TASK ITEM ->
In the records below, find each line with "Silkscreen" and copy it.
───── INPUT
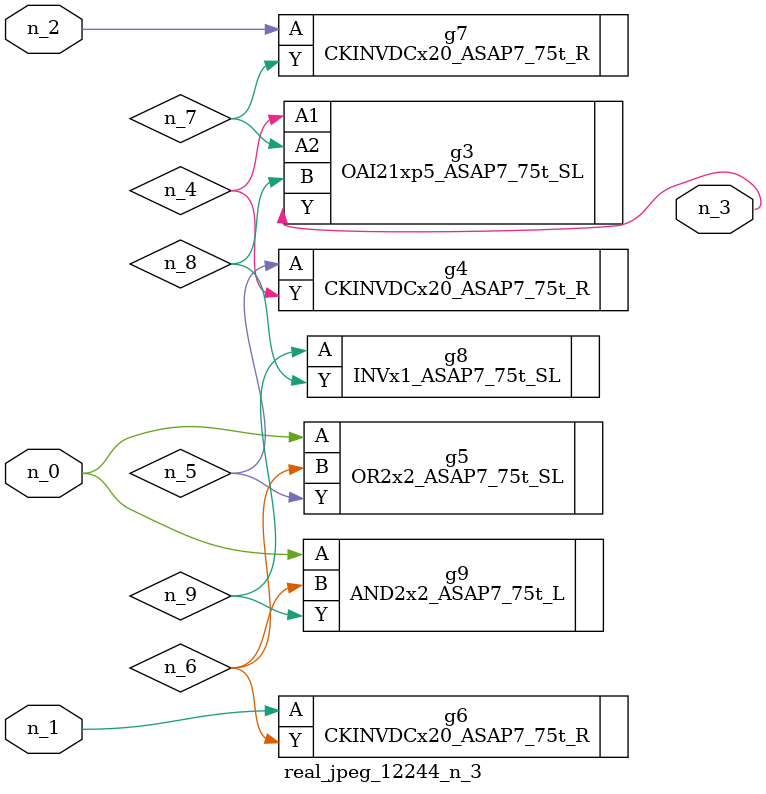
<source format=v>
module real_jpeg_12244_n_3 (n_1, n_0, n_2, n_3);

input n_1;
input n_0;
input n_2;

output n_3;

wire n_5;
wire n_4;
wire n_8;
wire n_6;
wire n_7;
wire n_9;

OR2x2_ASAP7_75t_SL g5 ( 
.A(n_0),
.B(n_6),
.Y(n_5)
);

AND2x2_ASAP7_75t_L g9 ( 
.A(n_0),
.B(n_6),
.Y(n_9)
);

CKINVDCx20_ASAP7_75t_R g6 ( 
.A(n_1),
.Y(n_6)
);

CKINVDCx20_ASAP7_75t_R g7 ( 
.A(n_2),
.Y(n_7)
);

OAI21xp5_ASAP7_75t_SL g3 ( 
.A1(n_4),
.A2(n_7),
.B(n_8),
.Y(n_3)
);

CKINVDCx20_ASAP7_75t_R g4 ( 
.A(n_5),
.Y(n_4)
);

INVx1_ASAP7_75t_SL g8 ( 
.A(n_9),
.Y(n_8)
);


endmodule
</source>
──────────
───── INPUT
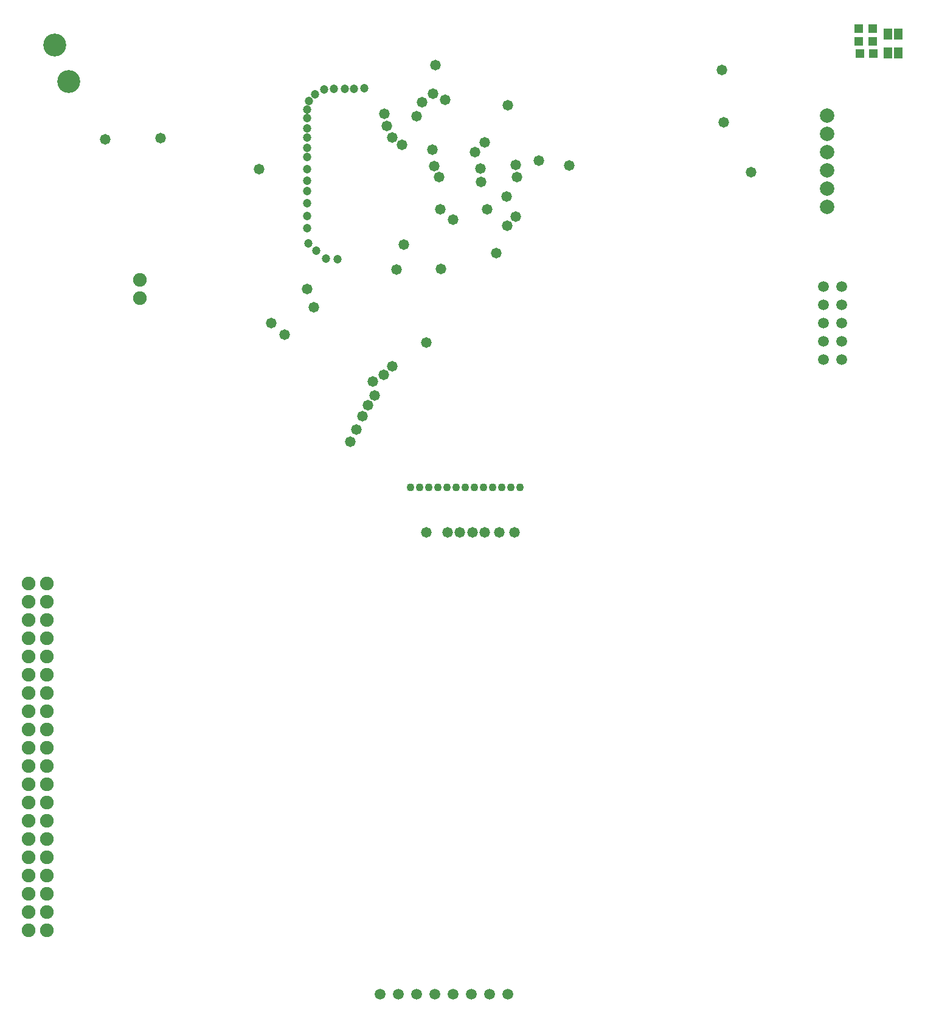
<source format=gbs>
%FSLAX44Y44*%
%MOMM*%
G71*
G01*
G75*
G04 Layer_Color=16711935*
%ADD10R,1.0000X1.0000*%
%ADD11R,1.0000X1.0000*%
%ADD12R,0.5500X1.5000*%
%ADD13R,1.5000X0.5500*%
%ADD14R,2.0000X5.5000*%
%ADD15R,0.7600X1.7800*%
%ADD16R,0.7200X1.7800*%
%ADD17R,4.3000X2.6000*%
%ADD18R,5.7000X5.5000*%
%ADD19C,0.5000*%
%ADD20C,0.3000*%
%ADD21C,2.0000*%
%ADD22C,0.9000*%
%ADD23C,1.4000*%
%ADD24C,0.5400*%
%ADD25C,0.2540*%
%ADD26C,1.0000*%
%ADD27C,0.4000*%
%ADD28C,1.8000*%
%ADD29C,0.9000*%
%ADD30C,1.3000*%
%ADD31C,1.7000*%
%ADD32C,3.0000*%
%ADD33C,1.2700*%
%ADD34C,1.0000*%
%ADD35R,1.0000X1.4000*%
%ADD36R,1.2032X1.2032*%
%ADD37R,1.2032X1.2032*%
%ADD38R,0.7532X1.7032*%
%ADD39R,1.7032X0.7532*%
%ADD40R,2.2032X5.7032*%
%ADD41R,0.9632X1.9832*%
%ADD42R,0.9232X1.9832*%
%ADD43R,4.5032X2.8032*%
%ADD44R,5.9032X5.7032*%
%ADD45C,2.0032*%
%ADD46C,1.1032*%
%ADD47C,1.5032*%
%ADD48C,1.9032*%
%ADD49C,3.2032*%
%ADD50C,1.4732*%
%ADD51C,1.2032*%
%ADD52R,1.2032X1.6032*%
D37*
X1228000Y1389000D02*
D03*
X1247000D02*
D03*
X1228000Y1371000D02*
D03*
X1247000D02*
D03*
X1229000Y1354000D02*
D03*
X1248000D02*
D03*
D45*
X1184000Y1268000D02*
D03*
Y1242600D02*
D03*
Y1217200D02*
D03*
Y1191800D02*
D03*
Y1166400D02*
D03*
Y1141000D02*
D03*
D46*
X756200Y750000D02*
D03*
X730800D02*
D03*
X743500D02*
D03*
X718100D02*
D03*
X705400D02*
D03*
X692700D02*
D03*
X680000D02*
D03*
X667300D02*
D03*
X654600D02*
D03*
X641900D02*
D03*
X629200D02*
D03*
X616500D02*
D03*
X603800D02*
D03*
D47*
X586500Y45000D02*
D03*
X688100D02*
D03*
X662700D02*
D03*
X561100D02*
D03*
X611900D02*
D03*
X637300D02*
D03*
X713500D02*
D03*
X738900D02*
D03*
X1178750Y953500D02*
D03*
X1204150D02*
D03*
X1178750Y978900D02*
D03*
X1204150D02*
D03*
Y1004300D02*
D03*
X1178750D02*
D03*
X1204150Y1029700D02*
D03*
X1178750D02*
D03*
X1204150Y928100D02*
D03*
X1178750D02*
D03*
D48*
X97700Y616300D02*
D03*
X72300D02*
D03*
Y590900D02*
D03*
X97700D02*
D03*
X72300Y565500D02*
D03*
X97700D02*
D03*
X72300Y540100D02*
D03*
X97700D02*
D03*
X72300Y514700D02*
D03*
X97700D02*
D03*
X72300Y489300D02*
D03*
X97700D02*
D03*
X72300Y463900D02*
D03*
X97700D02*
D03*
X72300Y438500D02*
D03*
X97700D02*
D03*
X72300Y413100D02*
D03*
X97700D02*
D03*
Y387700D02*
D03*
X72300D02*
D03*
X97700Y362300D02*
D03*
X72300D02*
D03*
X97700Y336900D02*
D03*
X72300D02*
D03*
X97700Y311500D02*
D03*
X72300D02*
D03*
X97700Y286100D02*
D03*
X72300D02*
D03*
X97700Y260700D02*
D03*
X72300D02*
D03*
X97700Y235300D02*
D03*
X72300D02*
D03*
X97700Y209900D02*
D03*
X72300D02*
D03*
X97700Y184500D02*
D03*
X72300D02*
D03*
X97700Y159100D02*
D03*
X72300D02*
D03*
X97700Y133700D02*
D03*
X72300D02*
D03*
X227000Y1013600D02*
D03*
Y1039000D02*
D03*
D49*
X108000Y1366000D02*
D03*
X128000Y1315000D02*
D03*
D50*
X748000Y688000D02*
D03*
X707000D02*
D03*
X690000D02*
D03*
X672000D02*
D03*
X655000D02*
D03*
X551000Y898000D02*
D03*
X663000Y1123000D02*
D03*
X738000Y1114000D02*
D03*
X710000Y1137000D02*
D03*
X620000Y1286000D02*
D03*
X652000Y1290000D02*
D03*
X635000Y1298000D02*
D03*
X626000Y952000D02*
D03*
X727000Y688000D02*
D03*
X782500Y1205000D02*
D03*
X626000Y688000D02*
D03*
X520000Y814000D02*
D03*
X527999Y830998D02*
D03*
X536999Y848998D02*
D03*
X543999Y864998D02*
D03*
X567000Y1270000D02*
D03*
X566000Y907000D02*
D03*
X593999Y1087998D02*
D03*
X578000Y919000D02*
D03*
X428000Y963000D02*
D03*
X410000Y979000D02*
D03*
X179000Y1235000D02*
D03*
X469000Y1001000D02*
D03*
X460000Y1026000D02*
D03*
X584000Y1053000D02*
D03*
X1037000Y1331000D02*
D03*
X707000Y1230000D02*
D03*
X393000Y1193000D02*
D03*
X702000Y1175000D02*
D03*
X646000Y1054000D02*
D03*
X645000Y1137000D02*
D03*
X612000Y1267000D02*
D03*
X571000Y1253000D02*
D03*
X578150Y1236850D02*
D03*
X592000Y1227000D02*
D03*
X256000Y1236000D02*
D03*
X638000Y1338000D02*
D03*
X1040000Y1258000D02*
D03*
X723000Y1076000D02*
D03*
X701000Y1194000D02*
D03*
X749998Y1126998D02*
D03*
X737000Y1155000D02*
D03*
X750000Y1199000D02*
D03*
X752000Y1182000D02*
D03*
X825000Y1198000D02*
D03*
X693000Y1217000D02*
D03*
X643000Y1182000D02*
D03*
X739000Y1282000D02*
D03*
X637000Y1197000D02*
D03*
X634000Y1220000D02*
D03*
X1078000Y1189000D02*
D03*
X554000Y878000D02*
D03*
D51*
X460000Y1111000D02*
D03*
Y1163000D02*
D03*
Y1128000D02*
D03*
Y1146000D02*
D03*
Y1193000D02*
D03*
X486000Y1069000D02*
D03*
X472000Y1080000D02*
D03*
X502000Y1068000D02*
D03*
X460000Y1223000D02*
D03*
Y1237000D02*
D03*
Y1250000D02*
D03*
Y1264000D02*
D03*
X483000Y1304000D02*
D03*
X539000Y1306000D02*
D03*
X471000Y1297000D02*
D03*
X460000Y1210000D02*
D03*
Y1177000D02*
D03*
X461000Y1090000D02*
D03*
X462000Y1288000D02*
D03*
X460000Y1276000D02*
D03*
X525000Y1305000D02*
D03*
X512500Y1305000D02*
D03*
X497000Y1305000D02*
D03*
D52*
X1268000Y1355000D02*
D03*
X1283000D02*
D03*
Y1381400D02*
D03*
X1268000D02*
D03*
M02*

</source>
──────────
───── INPUT
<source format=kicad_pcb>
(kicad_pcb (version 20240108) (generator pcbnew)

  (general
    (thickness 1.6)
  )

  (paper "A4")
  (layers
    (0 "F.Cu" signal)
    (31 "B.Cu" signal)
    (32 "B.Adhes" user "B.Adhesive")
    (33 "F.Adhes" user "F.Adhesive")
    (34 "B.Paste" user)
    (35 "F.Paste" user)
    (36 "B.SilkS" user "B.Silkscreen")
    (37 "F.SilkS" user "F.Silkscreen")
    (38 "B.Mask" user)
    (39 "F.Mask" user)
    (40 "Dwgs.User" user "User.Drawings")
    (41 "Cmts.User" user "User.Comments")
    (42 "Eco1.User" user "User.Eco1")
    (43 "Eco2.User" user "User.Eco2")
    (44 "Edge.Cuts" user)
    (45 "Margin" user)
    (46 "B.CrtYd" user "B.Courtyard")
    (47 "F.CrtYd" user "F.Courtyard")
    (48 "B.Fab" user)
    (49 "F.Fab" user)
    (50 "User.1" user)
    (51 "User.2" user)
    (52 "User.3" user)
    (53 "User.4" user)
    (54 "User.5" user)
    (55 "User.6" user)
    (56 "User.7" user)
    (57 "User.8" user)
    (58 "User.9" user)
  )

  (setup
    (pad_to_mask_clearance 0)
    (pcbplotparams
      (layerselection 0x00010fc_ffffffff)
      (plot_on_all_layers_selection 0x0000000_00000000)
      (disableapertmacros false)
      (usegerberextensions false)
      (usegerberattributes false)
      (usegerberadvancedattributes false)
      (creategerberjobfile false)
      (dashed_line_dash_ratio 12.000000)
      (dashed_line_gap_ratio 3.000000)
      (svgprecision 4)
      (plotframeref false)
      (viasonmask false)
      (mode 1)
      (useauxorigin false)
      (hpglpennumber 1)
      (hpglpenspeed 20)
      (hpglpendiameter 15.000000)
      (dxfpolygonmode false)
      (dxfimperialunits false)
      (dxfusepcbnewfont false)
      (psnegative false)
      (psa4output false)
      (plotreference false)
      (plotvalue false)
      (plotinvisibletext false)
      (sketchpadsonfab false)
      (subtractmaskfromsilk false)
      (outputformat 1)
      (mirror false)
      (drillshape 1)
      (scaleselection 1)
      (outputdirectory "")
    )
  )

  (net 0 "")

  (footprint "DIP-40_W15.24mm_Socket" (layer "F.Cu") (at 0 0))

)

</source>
──────────
YOUR RESPONSE ->
    (36 "B.SilkS" user "B.Silkscreen")
    (37 "F.SilkS" user "F.Silkscreen")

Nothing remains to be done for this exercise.